The RECOVERY trial is likely the largest clinical trial ever conducted: more than 40,000 people have participated at hospitals in the UK and Asia. For this part of the trial, 1,633 people with no detectable antibodies received REGEN-COV on top of standard COVID-19 care, and 1,520 people received standard COVID-19 care alone.

It’s not clear why some people don’t mount a strong antibody response to the virus on their own, says Shi, who was formerly a pharmaceutical industry scientist. Some people may be immunosuppressed, and others may just be slow to mount that part of the immune response. But other aspects of the immune system are likely working in some of the people in the study who were seronegative—including the overactive inflammatory response in the lungs that tends to land people in the hospital.

“That’s something we need to dive into further,” Shi says.

REGEN-COV is a mix of two engineered monoclonal antibodies, casirivimab and imdevimab, that stick to different places on the SARS-CoV-2 spike protein. The spike protein is how the virus gets into human cells. The antibodies block the virus from infecting new cells, allowing the natural immune response to tackle, among other things, cells that were infected before treatment.
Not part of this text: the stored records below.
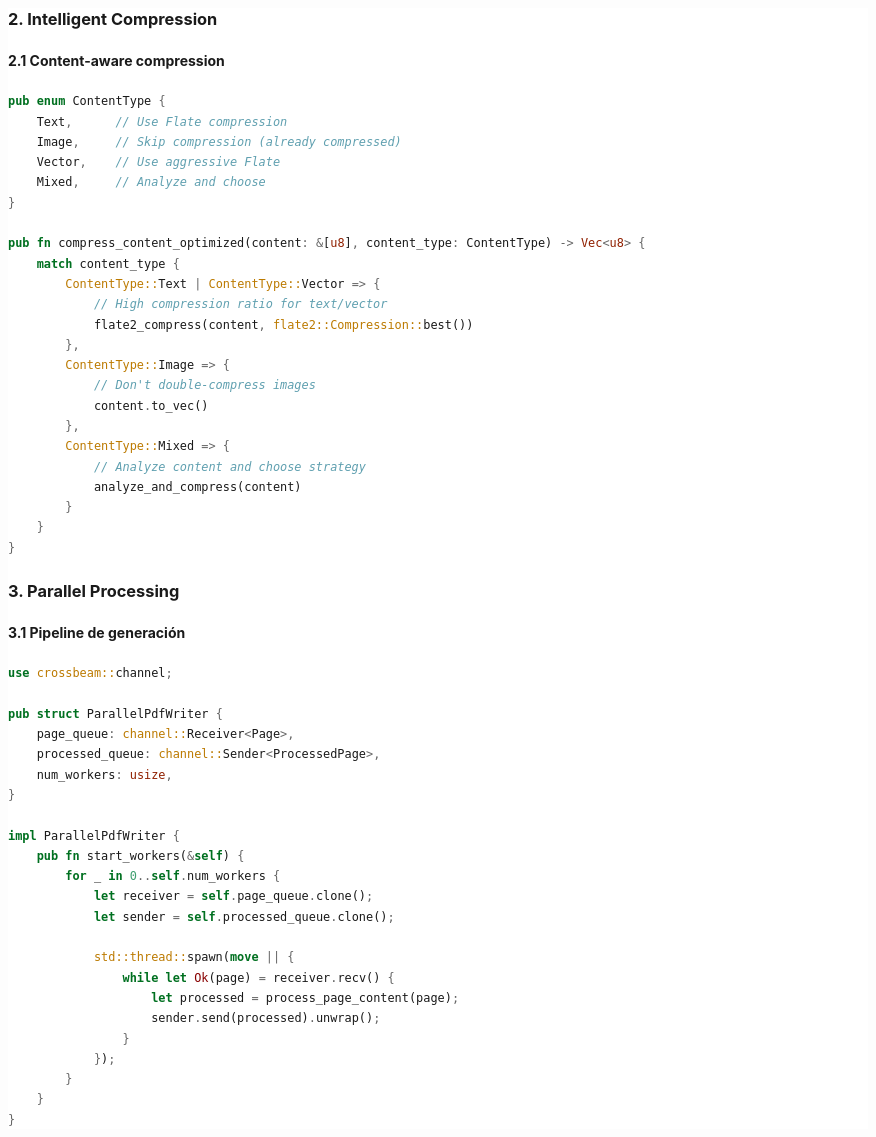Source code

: ### 2. Intelligent Compression

#### 2.1 Content-aware compression
```rust
pub enum ContentType {
    Text,      // Use Flate compression
    Image,     // Skip compression (already compressed)  
    Vector,    // Use aggressive Flate
    Mixed,     // Analyze and choose
}

pub fn compress_content_optimized(content: &[u8], content_type: ContentType) -> Vec<u8> {
    match content_type {
        ContentType::Text | ContentType::Vector => {
            // High compression ratio for text/vector
            flate2_compress(content, flate2::Compression::best())
        },
        ContentType::Image => {
            // Don't double-compress images
            content.to_vec()
        },
        ContentType::Mixed => {
            // Analyze content and choose strategy
            analyze_and_compress(content)
        }
    }
}
```

### 3. Parallel Processing

#### 3.1 Pipeline de generación
```rust
use crossbeam::channel;

pub struct ParallelPdfWriter {
    page_queue: channel::Receiver<Page>,
    processed_queue: channel::Sender<ProcessedPage>,
    num_workers: usize,
}

impl ParallelPdfWriter {
    pub fn start_workers(&self) {
        for _ in 0..self.num_workers {
            let receiver = self.page_queue.clone();
            let sender = self.processed_queue.clone();
            
            std::thread::spawn(move || {
                while let Ok(page) = receiver.recv() {
                    let processed = process_page_content(page);
                    sender.send(processed).unwrap();
                }
            });
        }
    }
}
```
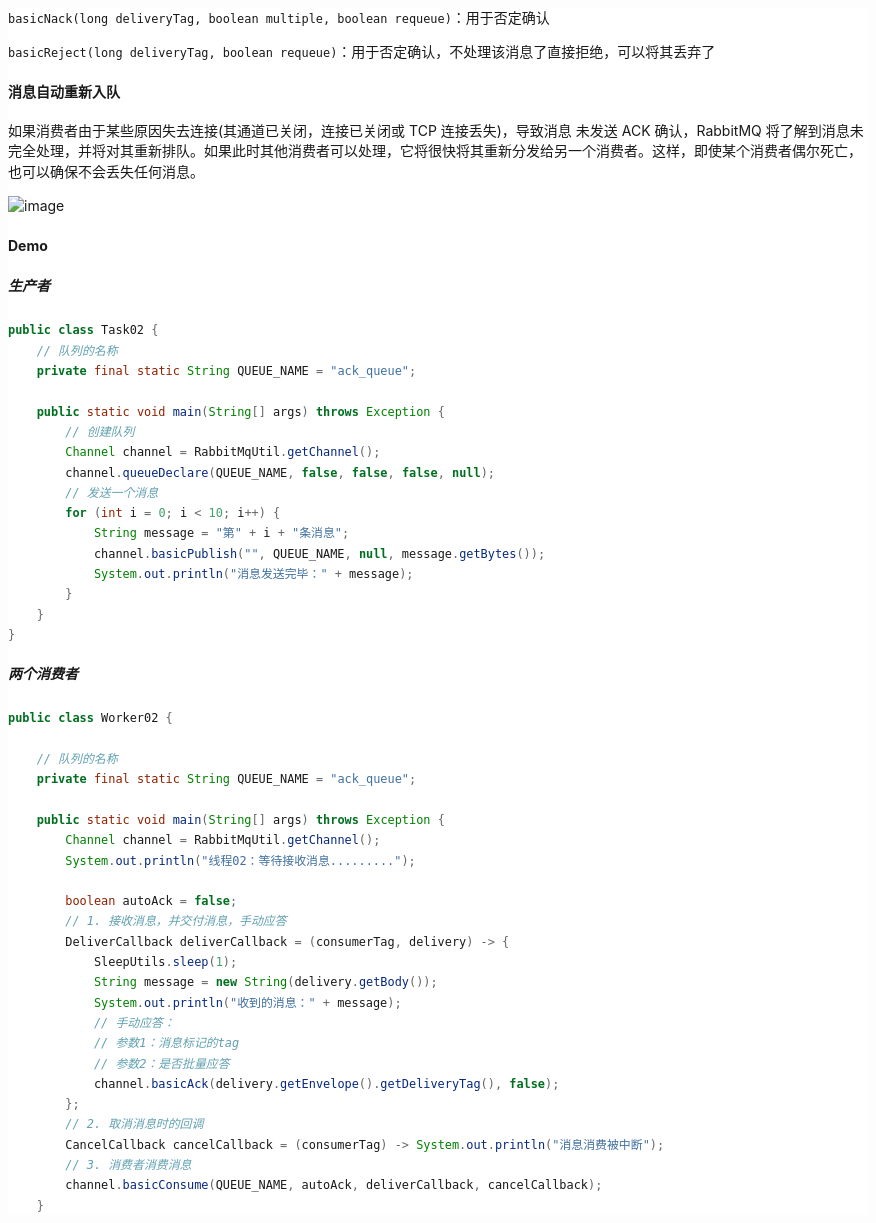 `basicNack(long deliveryTag, boolean multiple, boolean requeue)`：用于否定确认

`basicReject(long deliveryTag, boolean requeue)`：用于否定确认，不处理该消息了直接拒绝，可以将其丢弃了



#### 消息自动重新入队

如果消费者由于某些原因失去连接(其通道已关闭，连接已关闭或 TCP 连接丢失)，导致消息
未发送 ACK 确认，RabbitMQ 将了解到消息未完全处理，并将对其重新排队。如果此时其他消费者可以处理，它将很快将其重新分发给另一个消费者。这样，即使某个消费者偶尔死亡，也可以确保不会丢失任何消息。

![image](https://file.qaomuu.com/blog/qTi9-HlVzMaoRbVDj-2OXX-Q9ybCoZHA8zJpJez-TVA.png)



#### Demo

##### 生产者

```java
public class Task02 {
    // 队列的名称
    private final static String QUEUE_NAME = "ack_queue";

    public static void main(String[] args) throws Exception {
        // 创建队列
        Channel channel = RabbitMqUtil.getChannel();
        channel.queueDeclare(QUEUE_NAME, false, false, false, null);
        // 发送一个消息
        for (int i = 0; i < 10; i++) {
            String message = "第" + i + "条消息";
            channel.basicPublish("", QUEUE_NAME, null, message.getBytes());
            System.out.println("消息发送完毕：" + message);
        }
    }
}
```


##### 两个消费者

```java
public class Worker02 {

    // 队列的名称
    private final static String QUEUE_NAME = "ack_queue";

    public static void main(String[] args) throws Exception {
        Channel channel = RabbitMqUtil.getChannel();
        System.out.println("线程02：等待接收消息.........");

        boolean autoAck = false;
        // 1. 接收消息，并交付消息，手动应答
        DeliverCallback deliverCallback = (consumerTag, delivery) -> {
            SleepUtils.sleep(1);
            String message = new String(delivery.getBody());
            System.out.println("收到的消息：" + message);
            // 手动应答：
            // 参数1：消息标记的tag
            // 参数2：是否批量应答
            channel.basicAck(delivery.getEnvelope().getDeliveryTag(), false);
        };
        // 2. 取消消息时的回调
        CancelCallback cancelCallback = (consumerTag) -> System.out.println("消息消费被中断");
        // 3. 消费者消费消息
        channel.basicConsume(QUEUE_NAME, autoAck, deliverCallback, cancelCallback);
    }
```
Regeneron is not the only company making antibodies for COVID-19 treatment. Eli Lilly and Company has an EUA for its dual-antibody treatment bamlanivimab and etesivimab, but it recently lost its EUA for bamlanivimab alone because it doesn’t seem to work against some SARS-CoV-2 variants. Vir Biotechnology, in conjunction with GlaxoSmithKline, recently received an EUA for sotrovimab. Vir has said sotrovimab works against many of the common variants of SARS-CoV-2 responsible for many recent infections worldwide.